**WHAT TO DO:**
A word-for-word restatement of all the records is the required answer.
** DATA PROVIDED follows **
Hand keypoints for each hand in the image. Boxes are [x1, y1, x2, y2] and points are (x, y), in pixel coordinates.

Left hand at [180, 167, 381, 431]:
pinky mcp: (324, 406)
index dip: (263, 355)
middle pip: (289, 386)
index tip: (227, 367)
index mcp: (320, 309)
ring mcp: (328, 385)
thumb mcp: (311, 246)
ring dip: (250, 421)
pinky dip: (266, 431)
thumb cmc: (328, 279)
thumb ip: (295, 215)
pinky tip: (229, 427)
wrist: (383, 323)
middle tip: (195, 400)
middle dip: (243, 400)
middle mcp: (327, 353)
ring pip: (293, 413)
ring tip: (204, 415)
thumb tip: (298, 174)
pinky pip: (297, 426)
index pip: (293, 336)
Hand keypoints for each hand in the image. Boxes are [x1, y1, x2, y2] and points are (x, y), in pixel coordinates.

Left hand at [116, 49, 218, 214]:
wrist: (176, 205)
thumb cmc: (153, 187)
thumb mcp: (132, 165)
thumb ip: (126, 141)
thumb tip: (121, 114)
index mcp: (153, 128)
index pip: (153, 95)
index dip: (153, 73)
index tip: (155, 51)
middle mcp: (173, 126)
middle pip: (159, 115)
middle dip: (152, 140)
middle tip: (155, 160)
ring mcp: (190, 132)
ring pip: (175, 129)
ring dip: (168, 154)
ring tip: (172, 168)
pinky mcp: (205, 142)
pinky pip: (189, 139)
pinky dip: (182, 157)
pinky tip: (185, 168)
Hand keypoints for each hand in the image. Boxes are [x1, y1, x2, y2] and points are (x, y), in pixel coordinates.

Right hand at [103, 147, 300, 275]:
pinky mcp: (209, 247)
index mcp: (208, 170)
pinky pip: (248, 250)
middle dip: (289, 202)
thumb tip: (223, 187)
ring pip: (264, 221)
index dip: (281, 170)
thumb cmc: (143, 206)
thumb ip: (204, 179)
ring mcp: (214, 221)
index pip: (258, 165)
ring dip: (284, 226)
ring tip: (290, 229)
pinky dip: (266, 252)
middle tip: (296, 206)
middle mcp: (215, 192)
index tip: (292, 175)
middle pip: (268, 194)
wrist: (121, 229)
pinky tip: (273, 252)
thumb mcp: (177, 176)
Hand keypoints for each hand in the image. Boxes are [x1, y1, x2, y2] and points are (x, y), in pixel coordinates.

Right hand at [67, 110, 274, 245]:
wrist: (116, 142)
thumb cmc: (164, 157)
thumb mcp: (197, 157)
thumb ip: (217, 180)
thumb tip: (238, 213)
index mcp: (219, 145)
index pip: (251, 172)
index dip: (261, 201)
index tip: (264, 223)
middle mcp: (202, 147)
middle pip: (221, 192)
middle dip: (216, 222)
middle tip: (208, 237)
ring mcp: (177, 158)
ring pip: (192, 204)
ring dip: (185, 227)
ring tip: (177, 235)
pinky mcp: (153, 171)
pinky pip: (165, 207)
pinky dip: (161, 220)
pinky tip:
** End of DATA PROVIDED **
**ANSWER BOX:**
Hand keypoints for each hand in the image. Boxes are [x1, y1, x2, y2] and points are (x, y), in pixel coordinates.

Left hand at [180, 167, 381, 431]:
pinky mcp: (324, 406)
index dip: (263, 355)
middle pip: (289, 386)
index tip: (227, 367)
index mcp: (320, 309)
ring mcp: (328, 385)
thumb mcp: (311, 246)
ring dip: (250, 421)
pinky dip: (266, 431)
thumb cmc: (328, 279)
thumb ip: (295, 215)
pinky tip: (229, 427)
wrist: (383, 323)
middle tip: (195, 400)
middle dip: (243, 400)
middle mcp: (327, 353)
ring pip: (293, 413)
ring tip: (204, 415)
thumb tip: (298, 174)
pinky pip: (297, 426)
index pip: (293, 336)
Hand keypoints for each hand in the image. Boxes are [x1, y1, x2, y2] and points are (x, y), in pixel coordinates.

Left hand at [116, 49, 218, 214]:
wrist: (176, 205)
thumb cmc: (153, 187)
thumb mcp: (132, 165)
thumb ip: (126, 141)
thumb tip: (121, 114)
index mcp: (153, 128)
index pip: (153, 95)
index dip: (153, 73)
index tip: (155, 51)
middle mcp: (173, 126)
middle pip: (159, 115)
middle dip: (152, 140)
middle tip: (155, 160)
ring mcp: (190, 132)
ring pip: (175, 129)
ring dip: (168, 154)
ring tip: (172, 168)
pinky mcp: (205, 142)
pinky pip: (189, 139)
pinky dip: (182, 157)
pinky tip: (185, 168)
Hand keypoints for each hand in the image. Boxes are [x1, y1, x2, y2] and points are (x, y), in pixel coordinates.

Right hand at [103, 147, 300, 275]:
pinky mcp: (209, 247)
index mcp: (208, 170)
pinky pip: (248, 250)
middle dip: (289, 202)
thumb tip: (223, 187)
ring pip: (264, 221)
index dip: (281, 170)
thumb cmc: (143, 206)
thumb ip: (204, 179)
ring mcp: (214, 221)
index pip: (258, 165)
ring dip: (284, 226)
ring tip: (290, 229)
pinky dip: (266, 252)
middle tip: (296, 206)
middle mcp: (215, 192)
index tip: (292, 175)
middle pip: (268, 194)
wrist: (121, 229)
pinky tip: (273, 252)
thumb mcp: (177, 176)
Hand keypoints for each hand in the image. Boxes are [x1, y1, x2, y2] and points are (x, y), in pixel coordinates.

Right hand at [67, 110, 274, 245]:
wrist: (116, 142)
thumb cmc: (164, 157)
thumb mcp: (197, 157)
thumb ip: (217, 180)
thumb tip: (238, 213)
index mcp: (219, 145)
index pip: (251, 172)
index dip: (261, 201)
index tip: (264, 223)
middle mcp: (202, 147)
middle pip: (221, 192)
middle dip: (216, 222)
middle tip: (208, 237)
ring mcp: (177, 158)
ring pip: (192, 204)
ring dip: (185, 227)
ring tip: (177, 235)
pinky mcp: (153, 171)
pinky pip: (165, 207)
pinky dip: (161, 220)
pinky tip:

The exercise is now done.